A Distinguished Name
Although Parsec’s employees keep the company ticking, part of Parsec’s value rests on the limited number of watchmakers in the nation. According to Marc, there are approximately just six thousand watchmakers in the United States—about half of which are retired.
Watch making schools spend 80 to 85 percent of their time teaching students about mechanical watches, even though mechanical timepieces make up only one percent of watches sold in the U.S. “What does that tell you about the other 99 percent?” asks Marc. “Is there a need for people to [fix non-mechanical watches]? Yes, there is. And that’s what we do.”
Parsec is also praised for its large capacity for volume work. “One year, we did 360,000 battery changes for a single company,” says Marc.
Other services include clock repair and in-house custom dial imprinting. Parsec prints logos on dials for companies and institutions and also engraves logos on the back of watches using computerized engraving.
One of Parsec’s most exclusive products is the Coinwatch. A relatively new product, Marc claims watch technicians will cut a coin—such as a dime—in half, drill holes in the center, and use the coin as the watch face. Parsec serves as a distributor for Coinwatch in North America.
The Right Technology
Parsec offers custom crystal cutting services using Kronoglass cutters that help technicians fashion out-of-production crystals to watch cases. Employees also use a LaserStar welder that helps technicians repair “difficult” jewelry, such as watches with titanium bands.
“Some watches have tiny bands with woven threads of gold,” says Marc. “If that tears, you can’t use a torch to weld it back together. But with the LaserStar welder, you can…do a very precise weld basically under a microscope without burning your fingers or melting all those threads into a blob.”

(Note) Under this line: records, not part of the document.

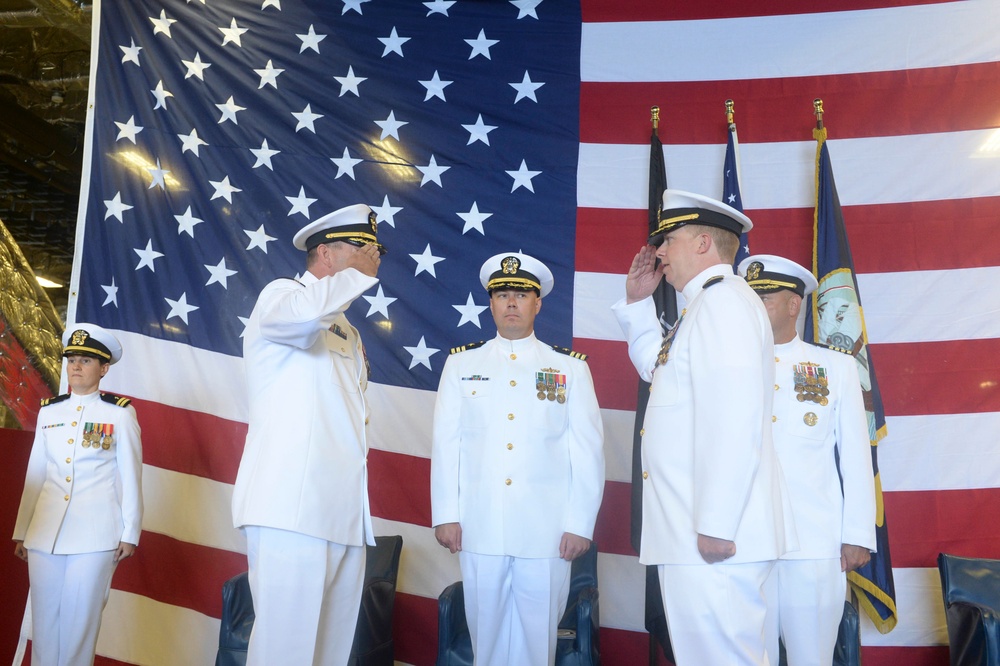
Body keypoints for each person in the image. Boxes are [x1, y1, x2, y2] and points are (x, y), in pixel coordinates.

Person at [611, 189, 796, 665]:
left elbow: (733, 418)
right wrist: (637, 306)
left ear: (701, 245)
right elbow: (660, 369)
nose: (658, 253)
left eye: (667, 239)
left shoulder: (723, 305)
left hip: (714, 538)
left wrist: (716, 522)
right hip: (698, 535)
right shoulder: (705, 307)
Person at [431, 252, 606, 666]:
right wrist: (446, 514)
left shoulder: (568, 369)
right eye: (503, 294)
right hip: (479, 525)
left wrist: (580, 523)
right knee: (485, 638)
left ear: (537, 303)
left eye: (521, 295)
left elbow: (587, 451)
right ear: (490, 303)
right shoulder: (461, 364)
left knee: (536, 642)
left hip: (546, 532)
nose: (511, 302)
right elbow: (446, 444)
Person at [231, 203, 384, 666]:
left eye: (375, 249)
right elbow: (298, 322)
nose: (372, 257)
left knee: (328, 655)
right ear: (324, 253)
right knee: (285, 652)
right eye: (360, 247)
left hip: (339, 511)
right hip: (289, 507)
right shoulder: (282, 296)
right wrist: (354, 276)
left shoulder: (347, 329)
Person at [739, 254, 876, 665]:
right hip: (744, 539)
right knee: (746, 656)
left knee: (811, 658)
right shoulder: (730, 365)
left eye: (763, 298)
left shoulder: (834, 367)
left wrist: (857, 534)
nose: (752, 306)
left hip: (814, 540)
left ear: (794, 305)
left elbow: (854, 454)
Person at [13, 323, 143, 666]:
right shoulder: (49, 412)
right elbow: (36, 473)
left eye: (85, 360)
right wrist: (23, 531)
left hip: (95, 534)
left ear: (104, 368)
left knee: (79, 624)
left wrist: (129, 532)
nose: (76, 366)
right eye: (71, 359)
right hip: (45, 533)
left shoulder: (119, 414)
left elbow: (131, 476)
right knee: (44, 624)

Parsec’s conventional jewelry soldering allows technicians to use a small torch with a tiny flame to repair intricate details, such as pendants and prongs on rings.
“Only because Diedre has become an accomplished database developer in her own right, and designed Parsec’s internal data network, can Parsec efficiently handle such high-volume projects and weekly customer repair numbers averaging 1,000 watches per week from retailers and consumers nationwide,” says Marc.
An important part of that system is Parsec’s intricate defect coding process, which gives manufacturers important, precise and specific knowledge of any product defects. “It incorporates what we know to be common failure points for watches, and we can put that into a data profile so manufacturers can use it to improve the product,” says Marc.
Better Than Before
Looking ahead, Marc says he would like Parsec to become more involved in the manufacturing aspect of watches. His primary goal is to remain at the forefront of the watch service industry.
“We’re going to continue with a more diversified customer base,” Marc says, “and grow the business intelligently and smoothly by improving our service offers. It’s an ever-changing challenge.”